Cuentinos tristes
Hijo pródigo
/por Juana Mari San Millán/
Ansiaba tu regreso, le dijo nada más quedar a solas. Añadió con voz sumisa, como de pajarito herido o de minero con tercer grado de silicosis, que empezaba a sentirse viejo y que una angustia sin diagnóstico lo abatía. No le asustaba la cercanía de la muerte, siguió diciendo, sino la incerteza del tramo de vida pendiente, los caprichos del azar, las incontrolables correrías de la suerte, las contingencias del caimiento y de la ruina.
El lustro de ausencia del hijo, recién advenido al cabo de esfumarse en un país extranjero, lejano y poderoso, se le hizo interminable e insufrible.
A la voz queda del padre habría que adosarle la mirada perdida en una pantalla de plasma histérica y un cuerpo de derrota, inerte, apalancado en el sofá. Incapaz de mover un músculo.
No parecía de arrobo precisamente la cara del hijo, sentado en el sillón de la salita de estar en actitud de atenta escucha. Perplejidad, seguro. Compasión, quizás. Le atoraban preguntas superfluas e inevitables.
—¿Te pasa algo?
—¿Estás malo?
—¿Qué ocurrió?
—¿Algún asunto grave te preocupa?
—La luna no es la que era: lunera y cascabelera —contestó el padre—. Ya no me ensueña.
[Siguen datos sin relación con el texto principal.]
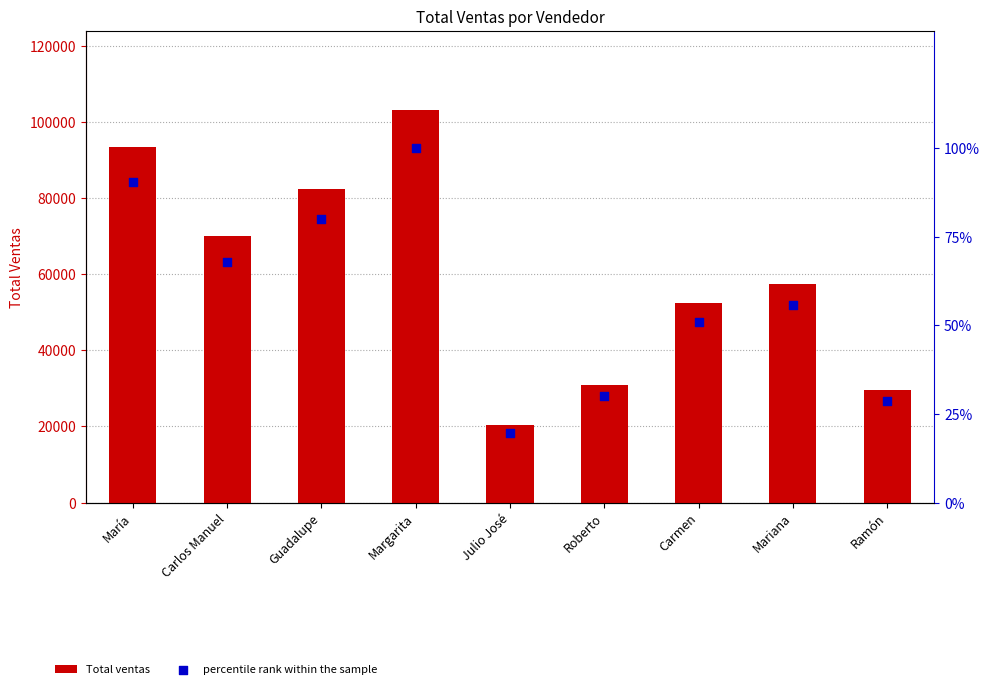

What is the total value across all series at Carlos Manuel?

70053.6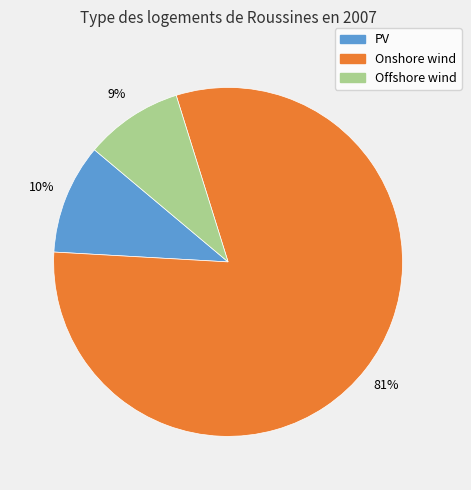

Which slice is the largest?

Onshore wind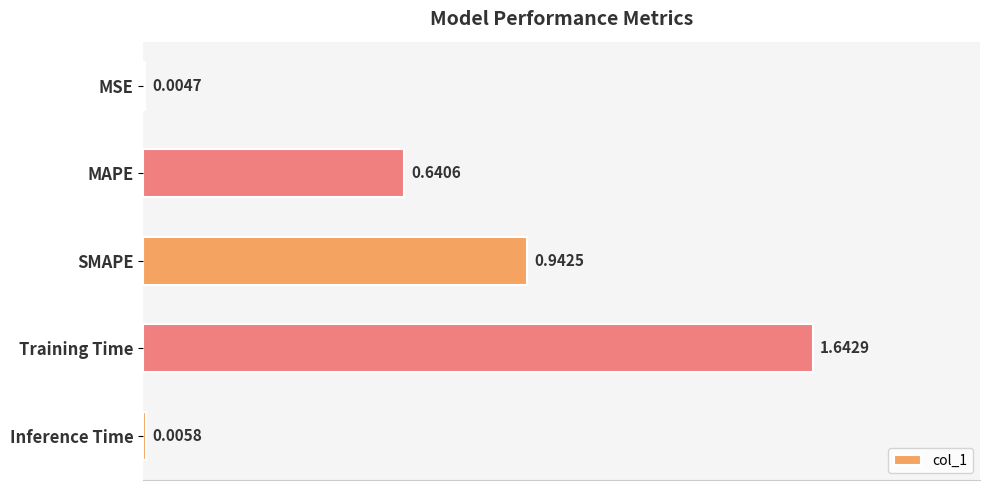

What is the sum of all values?

3.2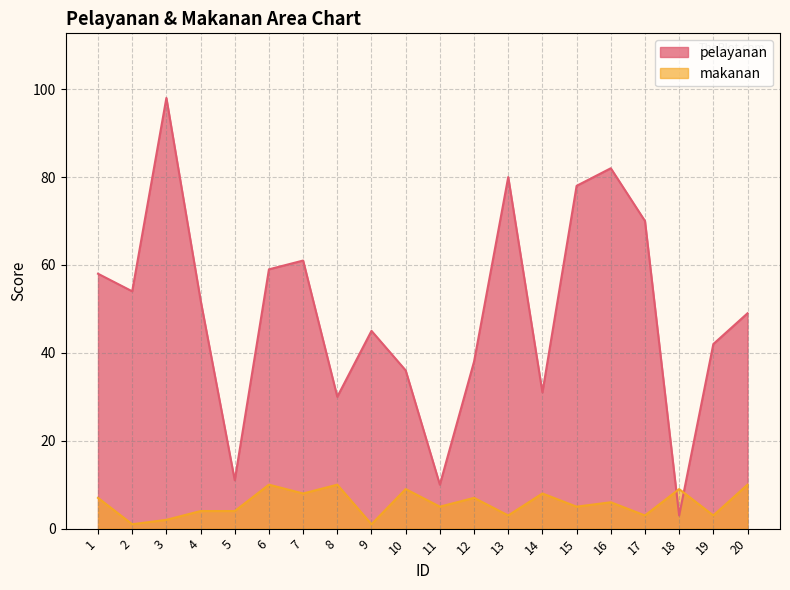

Rank the categories by pelayanan value from highest to lowest.

3, 16, 13, 15, 17, 7, 6, 1, 2, 4, 20, 9, 19, 12, 10, 14, 8, 5, 11, 18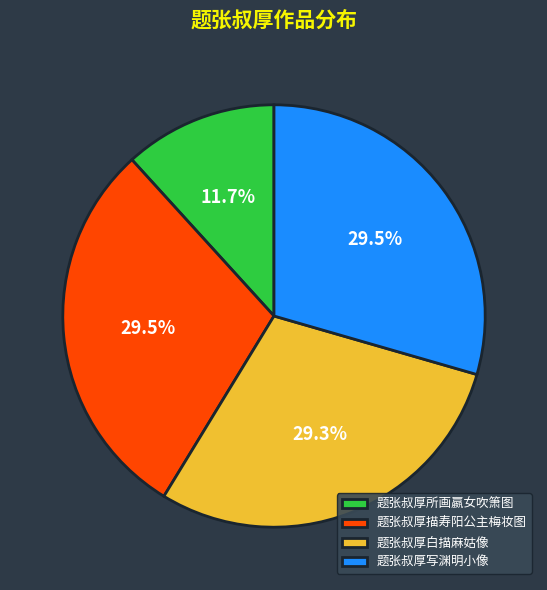

Does 题张叔厚写渊明小像 represent more than half of the total?

No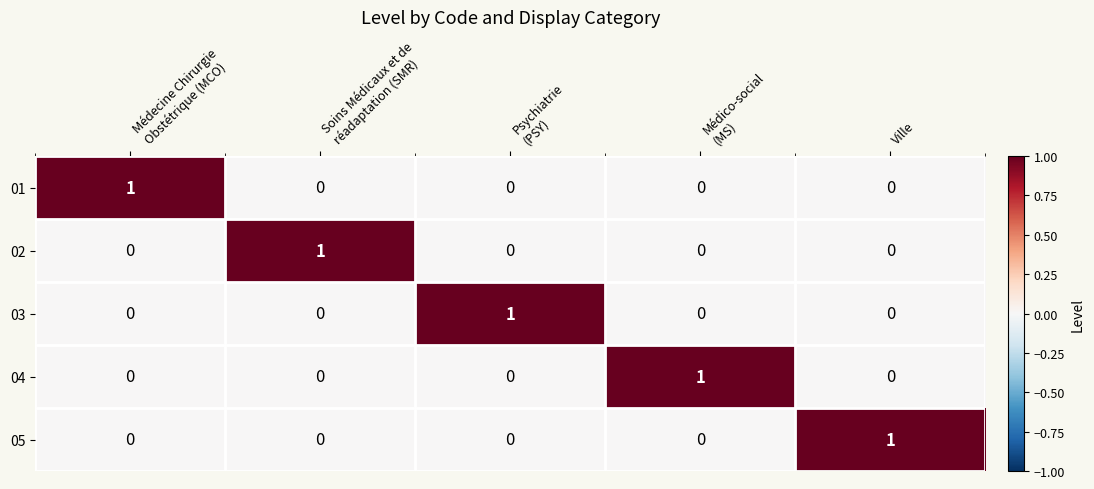

The value of 02 at Ville is 0. True or false?

True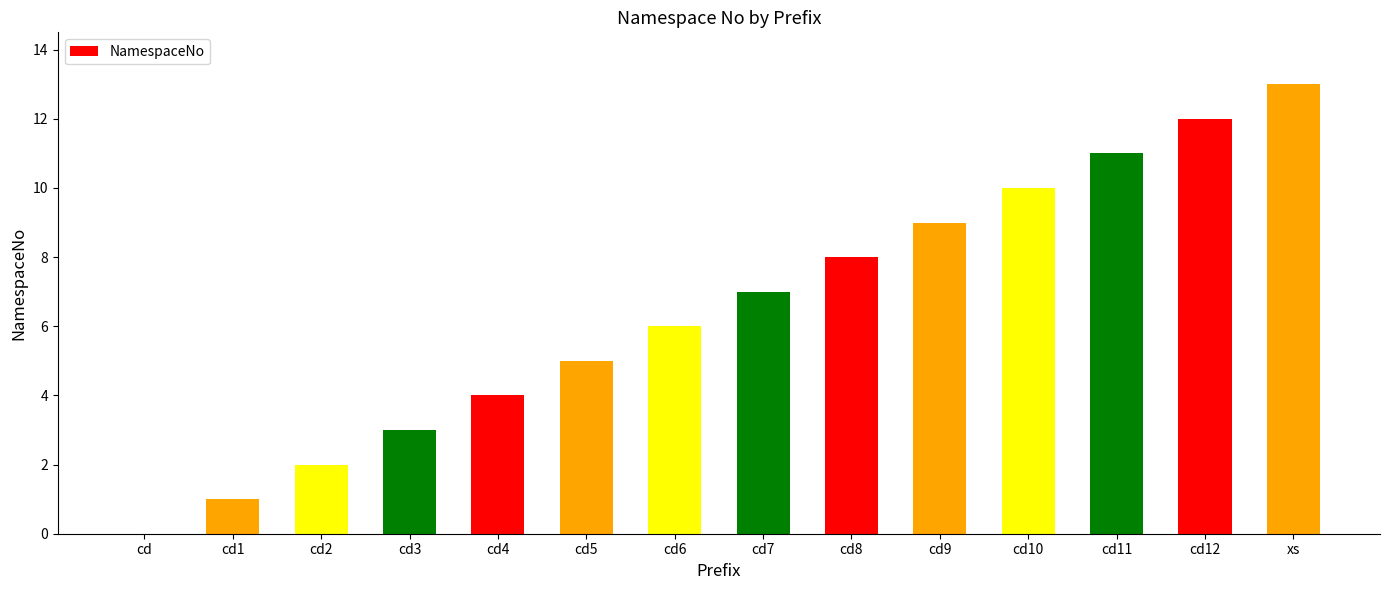

What is the difference between the values at cd3 and cd12?

9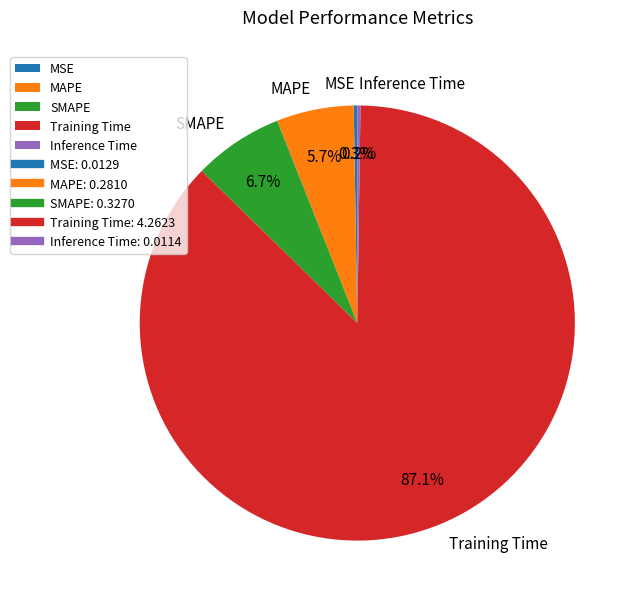

What is the total percentage of SMAPE and MAPE?

12.4%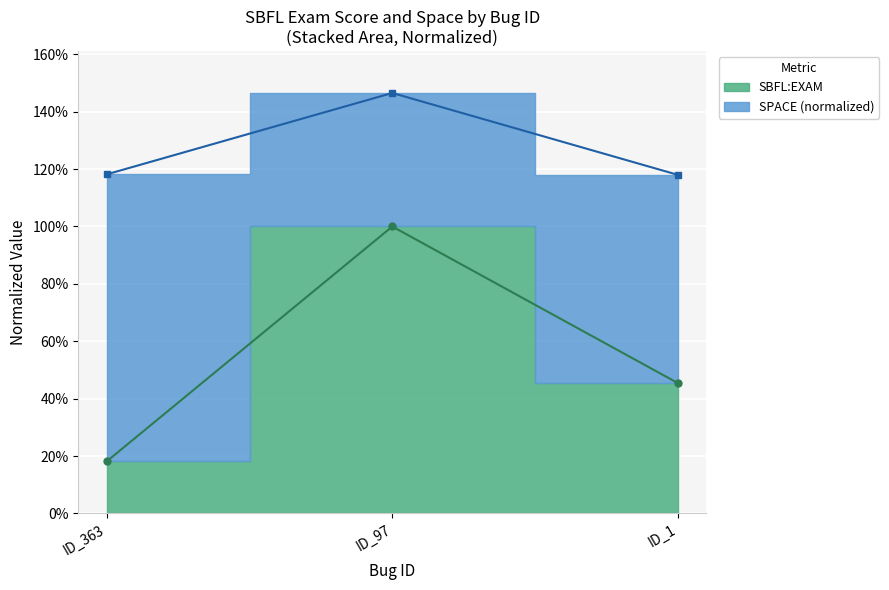

The chart shows a value of 1.0 at ID_97. True or false?

True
Ahora me hiela la sangre. La pasión se convirtió en pingajo. El tabaco no me sacia. La villa de mis desvelos sestea. La ilusión se me amustió en los brazos. La parentela se muere al ritmo inclemente en que pierdo la noción de los nombres. Las amistades caducan. La maciza capacidad de raciocinio se tornó líquida en general. El frío y la humedad acamparon en los huesos. Un acufeno rabioso percute, martillea sin parar en mi oído izquierdo. De mi encía cimera cuelga media dentadura protésica. Brotan ronchas en mis piernas y las surcan varices. Se me entelan y me lloran los ojos… El espejo de una vida —la mía en particular—, si me paro a pensarla dos veces, emite reflejos inconsistentes.
No esperó más el hijo. Se levantó del sillón de golpe, como si le hubieran asestado un latigazo vigoroso o le hubiera dado un calambre. Supo entonces el hijo pródigo que la vuelta a la casa del padre destapaba una amalgama de síntomas descorazonadores, un gurullo de sensaciones terminales de extrema aflicción.
Y escondía ese regreso a la casa del padre un propósito inadvertido, ignorado, que lo pilló desprevenido: abrazar a un guiñapo.